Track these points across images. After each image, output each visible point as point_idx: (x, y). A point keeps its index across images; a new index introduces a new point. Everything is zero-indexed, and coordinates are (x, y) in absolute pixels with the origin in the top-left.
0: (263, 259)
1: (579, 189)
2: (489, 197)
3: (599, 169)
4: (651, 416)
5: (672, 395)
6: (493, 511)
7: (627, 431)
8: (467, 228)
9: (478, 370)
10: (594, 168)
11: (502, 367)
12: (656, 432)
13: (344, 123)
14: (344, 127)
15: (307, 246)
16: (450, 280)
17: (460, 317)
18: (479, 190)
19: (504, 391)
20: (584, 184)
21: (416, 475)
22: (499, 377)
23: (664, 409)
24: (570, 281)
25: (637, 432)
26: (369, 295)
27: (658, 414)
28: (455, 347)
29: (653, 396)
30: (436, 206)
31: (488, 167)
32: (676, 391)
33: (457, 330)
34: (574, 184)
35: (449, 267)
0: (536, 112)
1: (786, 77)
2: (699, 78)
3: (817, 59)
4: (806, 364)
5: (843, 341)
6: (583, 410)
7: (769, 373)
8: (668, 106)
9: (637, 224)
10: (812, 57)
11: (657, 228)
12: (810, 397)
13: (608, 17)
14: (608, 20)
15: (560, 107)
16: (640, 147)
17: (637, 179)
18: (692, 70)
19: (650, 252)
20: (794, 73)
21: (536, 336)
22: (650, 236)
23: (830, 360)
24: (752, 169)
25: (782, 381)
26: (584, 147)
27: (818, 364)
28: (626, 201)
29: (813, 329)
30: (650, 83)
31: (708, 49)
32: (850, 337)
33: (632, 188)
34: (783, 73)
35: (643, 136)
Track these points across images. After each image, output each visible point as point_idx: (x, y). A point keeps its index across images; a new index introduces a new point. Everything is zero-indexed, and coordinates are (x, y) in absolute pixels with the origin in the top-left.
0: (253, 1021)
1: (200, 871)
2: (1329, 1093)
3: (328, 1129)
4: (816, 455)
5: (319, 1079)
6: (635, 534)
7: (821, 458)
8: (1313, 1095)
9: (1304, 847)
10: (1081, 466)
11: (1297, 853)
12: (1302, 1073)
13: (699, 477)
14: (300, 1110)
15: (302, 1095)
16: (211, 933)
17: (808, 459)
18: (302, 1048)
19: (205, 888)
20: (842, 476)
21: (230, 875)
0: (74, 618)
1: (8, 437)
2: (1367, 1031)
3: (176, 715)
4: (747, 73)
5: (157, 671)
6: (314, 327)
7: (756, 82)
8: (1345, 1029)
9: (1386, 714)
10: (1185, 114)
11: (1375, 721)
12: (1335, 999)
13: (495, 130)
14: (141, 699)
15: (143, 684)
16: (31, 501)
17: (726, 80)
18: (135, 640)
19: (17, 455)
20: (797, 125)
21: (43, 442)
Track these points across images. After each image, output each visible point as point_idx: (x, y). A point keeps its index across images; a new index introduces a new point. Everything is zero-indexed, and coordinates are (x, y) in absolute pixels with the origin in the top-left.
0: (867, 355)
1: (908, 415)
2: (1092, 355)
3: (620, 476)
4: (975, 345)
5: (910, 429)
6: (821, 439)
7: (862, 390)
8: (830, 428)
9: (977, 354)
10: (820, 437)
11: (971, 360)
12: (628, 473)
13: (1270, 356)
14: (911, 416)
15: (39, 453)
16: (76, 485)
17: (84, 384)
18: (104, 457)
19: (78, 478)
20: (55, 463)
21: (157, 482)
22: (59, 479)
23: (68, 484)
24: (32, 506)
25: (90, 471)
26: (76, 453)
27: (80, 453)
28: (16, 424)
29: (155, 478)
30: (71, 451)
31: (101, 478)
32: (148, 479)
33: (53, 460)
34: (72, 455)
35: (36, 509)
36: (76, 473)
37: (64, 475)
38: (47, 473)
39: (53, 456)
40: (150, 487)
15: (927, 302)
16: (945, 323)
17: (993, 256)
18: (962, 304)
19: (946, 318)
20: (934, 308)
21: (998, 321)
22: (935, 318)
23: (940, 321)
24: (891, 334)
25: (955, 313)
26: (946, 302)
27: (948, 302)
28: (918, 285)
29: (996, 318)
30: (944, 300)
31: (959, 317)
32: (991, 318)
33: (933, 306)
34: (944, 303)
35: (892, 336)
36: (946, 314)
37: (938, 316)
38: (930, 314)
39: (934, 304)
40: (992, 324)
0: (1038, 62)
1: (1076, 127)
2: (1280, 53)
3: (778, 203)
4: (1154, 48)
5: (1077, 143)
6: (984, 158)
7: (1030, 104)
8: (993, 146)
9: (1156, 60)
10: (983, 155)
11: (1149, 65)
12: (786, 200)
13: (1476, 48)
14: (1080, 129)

→ TASK OBJECTIVE: Reproduce verbatim the stretch of lines beginning with the one containing "9: (977, 354)" and ending at the close of the entries above.

→ ANSWER TO THE PROBLEM:
9: (977, 354)
10: (820, 437)
11: (971, 360)
12: (628, 473)
13: (1270, 356)
14: (911, 416)
15: (39, 453)
16: (76, 485)
17: (84, 384)
18: (104, 457)
19: (78, 478)
20: (55, 463)
21: (157, 482)
22: (59, 479)
23: (68, 484)
24: (32, 506)
25: (90, 471)
26: (76, 453)
27: (80, 453)
28: (16, 424)
29: (155, 478)
30: (71, 451)
31: (101, 478)
32: (148, 479)
33: (53, 460)
34: (72, 455)
35: (36, 509)
36: (76, 473)
37: (64, 475)
38: (47, 473)
39: (53, 456)
40: (150, 487)
15: (927, 302)
16: (945, 323)
17: (993, 256)
18: (962, 304)
19: (946, 318)
20: (934, 308)
21: (998, 321)
22: (935, 318)
23: (940, 321)
24: (891, 334)
25: (955, 313)
26: (946, 302)
27: (948, 302)
28: (918, 285)
29: (996, 318)
30: (944, 300)
31: (959, 317)
32: (991, 318)
33: (933, 306)
34: (944, 303)
35: (892, 336)
36: (946, 314)
37: (938, 316)
38: (930, 314)
39: (934, 304)
40: (992, 324)
0: (1038, 62)
1: (1076, 127)
2: (1280, 53)
3: (778, 203)
4: (1154, 48)
5: (1077, 143)
6: (984, 158)
7: (1030, 104)
8: (993, 146)
9: (1156, 60)
10: (983, 155)
11: (1149, 65)
12: (786, 200)
13: (1476, 48)
14: (1080, 129)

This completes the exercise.